Was the turnout really a surprise?
Several people are wringing their hands over the low primary turnout, but it wasn’t wholly unexpected. Moccia told NancyOnNorwalk days before the vote that, based on past experience, he expected 3,000 to 3,500 voters to turn out, and he was on the money.
Remember, despite the “historic” nature of the Democratic mayoral primary, it was a one-race election. Primaries anywhere usually have low turnouts. Only registered Democrats could vote, and, given Rilling’s margin of victory – he claimed over 51 percent of the vote, more than all his competition combined – many of Norwalk’s Dems may well have shrugged and felt the former police chief was a lock, so why bother. Combine those folks with the apathetic voters, the partisans who will vote for a Democrat no matter who, and those who believe Moccia is unbeatable and picking a challenger is an exercise in futility.
Rilling did not run against the Democratic establishment, as did Miklave, nor did he run as its champion, like Vinny Mangiacopra.

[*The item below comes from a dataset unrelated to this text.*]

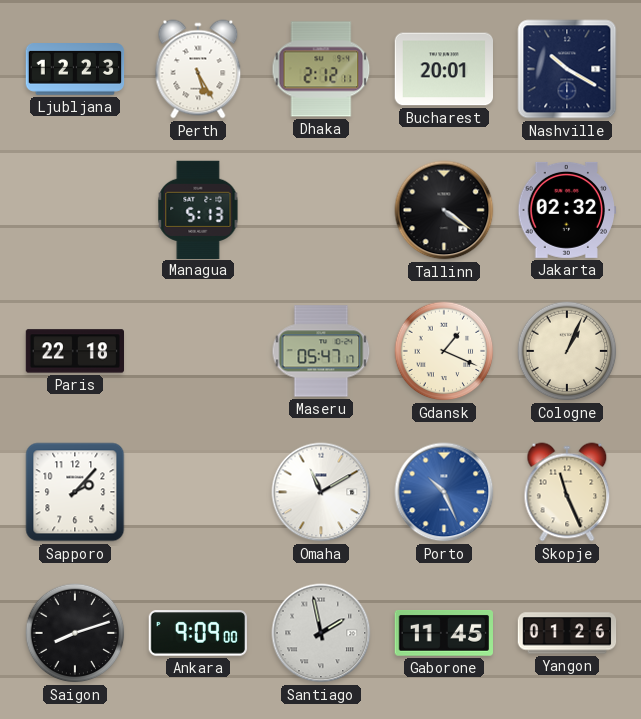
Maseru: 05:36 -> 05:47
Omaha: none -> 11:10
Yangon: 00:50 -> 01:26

In fact, he didn’t have a lot to say about the Democratic Town Committee at all. Some saw Rilling as a Harry-Come-Lately to the party, while he claimed, and records showed, that he was a Dem before giving up affiliation while rising through the police ranks to avoid accusations of partisanship.

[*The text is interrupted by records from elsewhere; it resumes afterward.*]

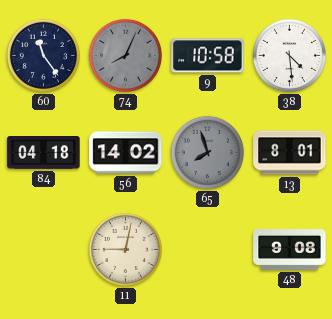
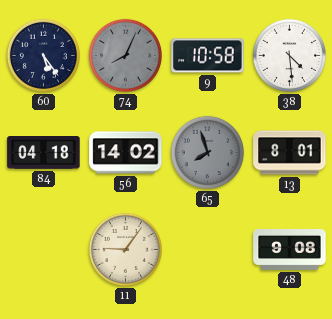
60: 11:24 -> 5:24
11: 9:02 -> 9:06
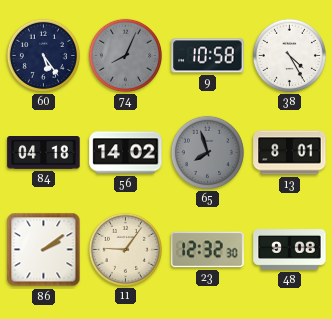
38: 4:29 -> 4:25
86: none -> 2:09
23: none -> 12:32
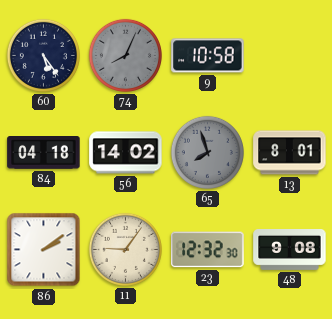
38: 4:25 -> none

Rilling, in fact, managed to avoid those who would tar him with the antics of the DTC leadership, including the Brawl at City Hall, after which he invoked his years of police training by saying you can’t assess blame or suggest punishment until all the facts are known. He did not call for resignations of the leadership, nor did he receive their support.
It will be interesting to see if, should Rilling be elected mayor, there is a quiet change at the top of the party, made over in the image of the candidate who claims civility as his brand.
Dollars per vote
Mangiacopra raised more money in his run for the Democratic mayoral nomination than anyone else, yet managed just 781 votes. With nearly $70,000 raised, that’s close to $90 per vote. For comparison, when Greenwich resident Linda McMahon ran for U.S. Senate in 2010, she spent more per vote than any other candidate in the country, according to The Washington Post. McMahon spend $95 per vote in her losing effort.
Rilling reported almost $59,000 raised and got 1,703 votes, about $35 a vote. The majority of Rilling’s money came from Norwalk donors, Mangiacopra’s from out of town.